**Source document**:

The worst spots are very visible grey colour and it looks like the KBG has sprouted but have been laid down by the water. Hopefully it will recover…
Might have to reseed the most washed away areas.. no renovation without obstacles!


----------



## Alowan (May 25, 2021)

Forecast says around 66 F day and 50 F Night (19C/10C) With clouds for the forseeable future. Hopefully that Will give some stability.


----------



## Alowan (May 25, 2021)

Going forward. The PRG is around 4-5 inches (at least). The KBG are still only around and inch.. so Holding off the mow - but Will have to do it soon.. higher I Can cut are 2 inches so the 1/3rd rule Will be broken unless I go around and Cut everything With a scissor 🙈🙈


----------



## Alowan (May 25, 2021)

Could not hold back anymore. Did a little test With the hand reel and looked good. The KBG are still below 2 inch..

Cut at 2 inch With a manual reel (and a light bedknife setting so it had very little traction)

Could mow it all lighter without stepping very much on the lawn (maybe around 20 steps).
Hope it dosent screw up the KBG but Was a bit concerned that the prg would get too high..

Here are a few images after the "mow"







Also Got myself a little greenhouse so used building that to scratch the itch to do more work on the lawn..


----------



## Alowan (May 25, 2021)

*DAG+14*

Spread AMS. Seriously hard to spread such a small amount 0,2lb N/sqft. That is 110g/0.24lbs of my AMS product.. might be because I am used to spraying…

The KBG still seems in pout stage. But it is becoming harder to see what is what..


----------



## Alowan (May 25, 2021)

*DAG+19*
The KBG seems to be starting up again. Not 100% sure. However it is funny how it looks compared to a year ago (clear that this years reno are stronger and better - think it is the cultivars)

Same seeddown etc etc. so only seed type and weather seems to be the variables.

**Information given**:
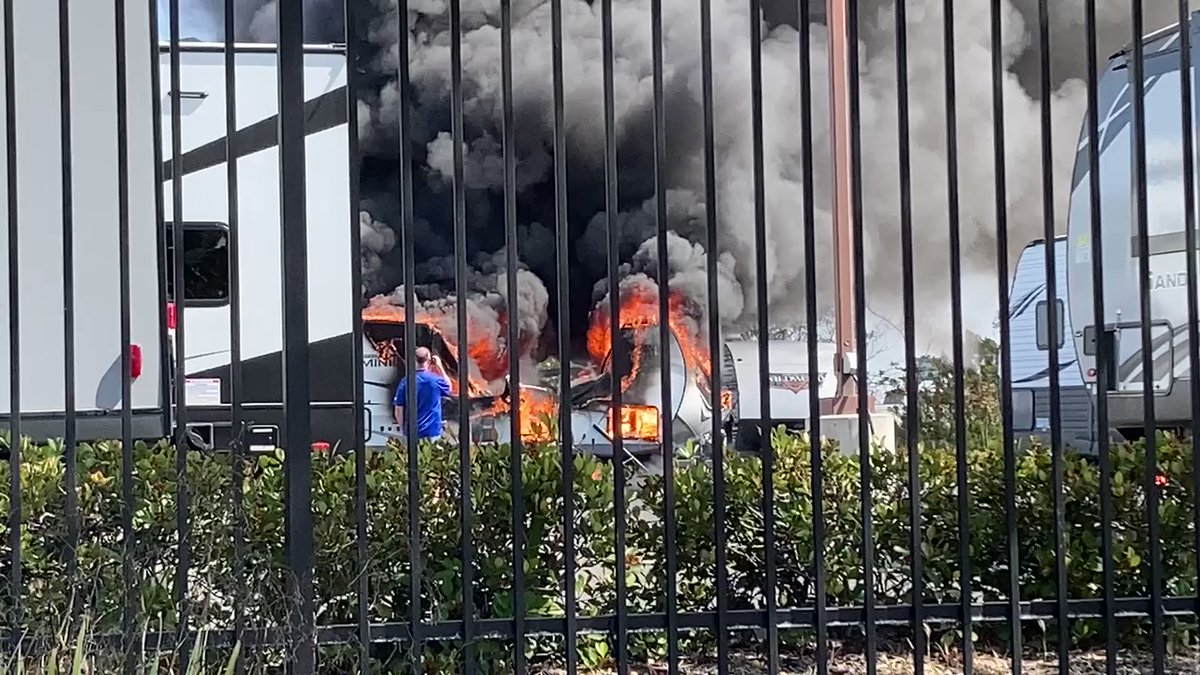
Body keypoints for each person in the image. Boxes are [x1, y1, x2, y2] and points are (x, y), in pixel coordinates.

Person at [393, 346, 452, 441]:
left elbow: (398, 409)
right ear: (429, 360)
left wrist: (404, 430)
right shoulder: (435, 380)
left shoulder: (406, 382)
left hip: (413, 432)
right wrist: (439, 366)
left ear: (414, 360)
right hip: (432, 431)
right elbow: (449, 387)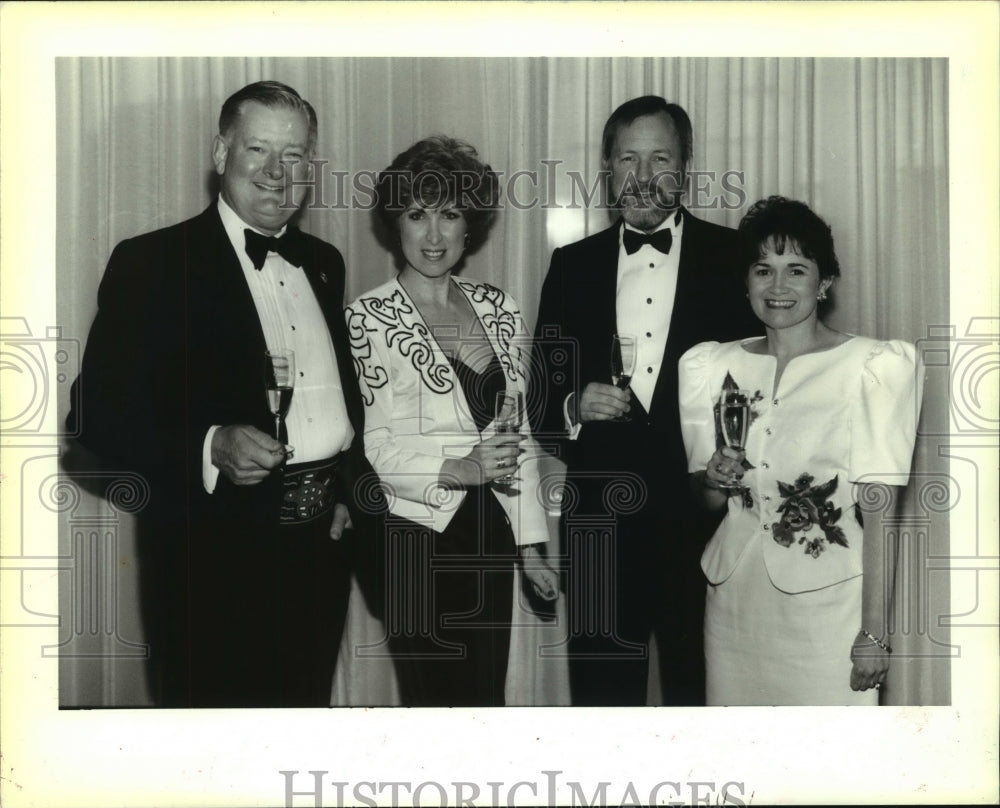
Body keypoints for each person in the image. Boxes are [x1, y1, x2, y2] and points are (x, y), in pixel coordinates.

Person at [67, 81, 379, 707]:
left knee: (300, 730)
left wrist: (346, 483)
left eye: (293, 156)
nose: (275, 173)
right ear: (220, 154)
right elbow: (92, 421)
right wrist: (210, 444)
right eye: (257, 149)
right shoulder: (152, 262)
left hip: (320, 554)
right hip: (209, 562)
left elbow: (333, 395)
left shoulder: (324, 261)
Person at [531, 95, 760, 705]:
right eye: (627, 158)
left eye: (660, 158)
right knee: (603, 699)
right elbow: (537, 403)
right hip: (600, 526)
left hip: (709, 523)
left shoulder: (737, 260)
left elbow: (770, 387)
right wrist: (573, 408)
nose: (642, 175)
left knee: (703, 695)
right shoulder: (571, 266)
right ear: (607, 167)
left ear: (685, 167)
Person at [678, 196, 924, 705]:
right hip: (733, 606)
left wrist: (874, 634)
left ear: (824, 281)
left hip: (830, 611)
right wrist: (710, 481)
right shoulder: (709, 365)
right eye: (762, 270)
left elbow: (882, 514)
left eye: (796, 270)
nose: (778, 287)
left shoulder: (872, 365)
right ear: (745, 282)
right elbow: (702, 500)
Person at [345, 136, 559, 706]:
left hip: (489, 533)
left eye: (450, 214)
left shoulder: (500, 307)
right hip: (413, 539)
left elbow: (518, 437)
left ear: (471, 225)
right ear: (397, 223)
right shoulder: (366, 318)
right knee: (434, 705)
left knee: (484, 700)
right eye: (417, 215)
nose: (434, 235)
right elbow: (374, 449)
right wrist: (460, 468)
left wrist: (531, 545)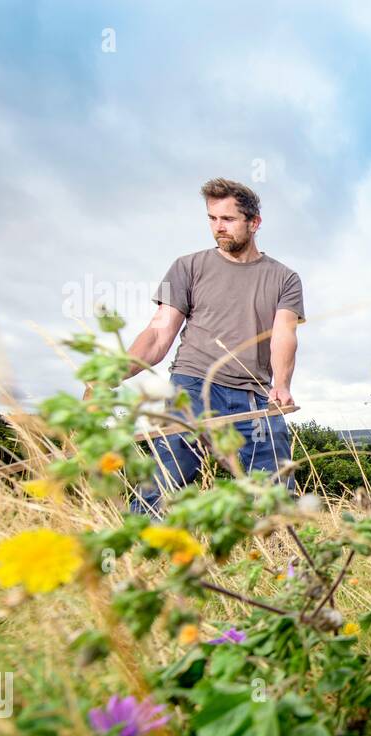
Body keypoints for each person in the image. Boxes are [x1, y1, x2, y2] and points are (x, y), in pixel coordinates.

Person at [123, 178, 305, 516]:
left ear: (255, 222)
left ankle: (285, 563)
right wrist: (116, 372)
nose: (218, 228)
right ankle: (139, 551)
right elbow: (159, 333)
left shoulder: (284, 278)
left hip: (253, 394)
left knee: (274, 483)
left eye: (228, 219)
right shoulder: (187, 267)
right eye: (212, 218)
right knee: (168, 476)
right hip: (192, 386)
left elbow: (284, 333)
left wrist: (281, 385)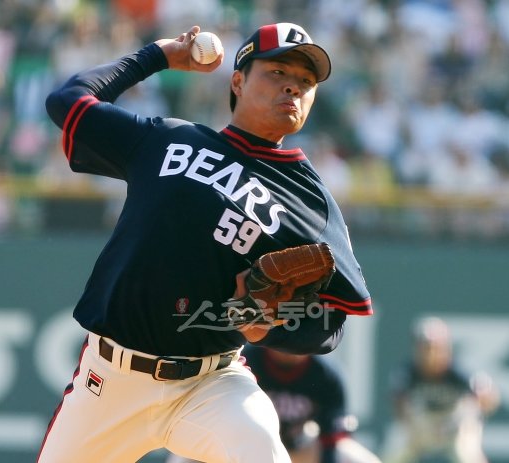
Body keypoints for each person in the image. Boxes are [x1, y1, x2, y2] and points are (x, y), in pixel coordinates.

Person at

**Task list**:
**A)** In the lawn renovation thread, why did the poster mow at 2 inches even though the KBG was still below that height? Answer in one to three sentences.
**B)** Translate this sentence from the lawn renovation thread into Spanish: "Did a little test With the hand reel and looked good."
**C)** Please go on with the lawn renovation thread from the point where it ends.

**Results of the tasks**:
**A)** The poster was worried that the PRG would get too high. It had already reached around 4-5 inches (at least), while the KBG was still short.

**B)** Hice una pequeña prueba con la cortadora manual de carrete y se veía bien.

**C)**
*This year:*



*Last year: *


----------



## Alowan (May 25, 2021)

DAG+22

I moved my sprinkler and changed the watering to be less frequent but a little longer. Also seeded the few bare spots.

I Can see the colors starting to darken and There are some color differences which I account to this change. Weather has changed to more sun - and perfect temperatures for the grass!


----------



## BBLOCK (Jun 8, 2020)

Looking good!


----------



## kdn (Aug 26, 2020)

Great progress so far. The color will even out as it matures.


----------



## Alowan (May 25, 2021)

Thanks. Think I have been lucky with the timing.

The colour difference is even more visible atm but as said I hope it evens out 



There might be some fungus starting - it is not very much but still something that is there. Only treatment option I have for fungus is 16,7 g/l Difenoconazol. And I am not sure how that fares on new grass.. so holding off a bit..


----------



## g-man (Jun 15, 2017)

Are you feeding this?


----------



## Alowan (May 25, 2021)

g-man said:


> Are you feeding this?


Think so. Second spoon feeding tomorrow. 
Giving it 0.2lb/N as far as I can calculate. 
90g/92kvm which means that I should put down around 24,2g N.

With a 21% AMS that should be 115g product.

Hopefully my calculation are correct. That was what I put down 2 weeks ago.

Do you think it needs more?


----------



## g-man (Jun 15, 2017)

0.2lb/Ksqft = 1gram/sqm

1/0.21 = 4.76grams ams/sqm


----------



## Alowan (May 25, 2021)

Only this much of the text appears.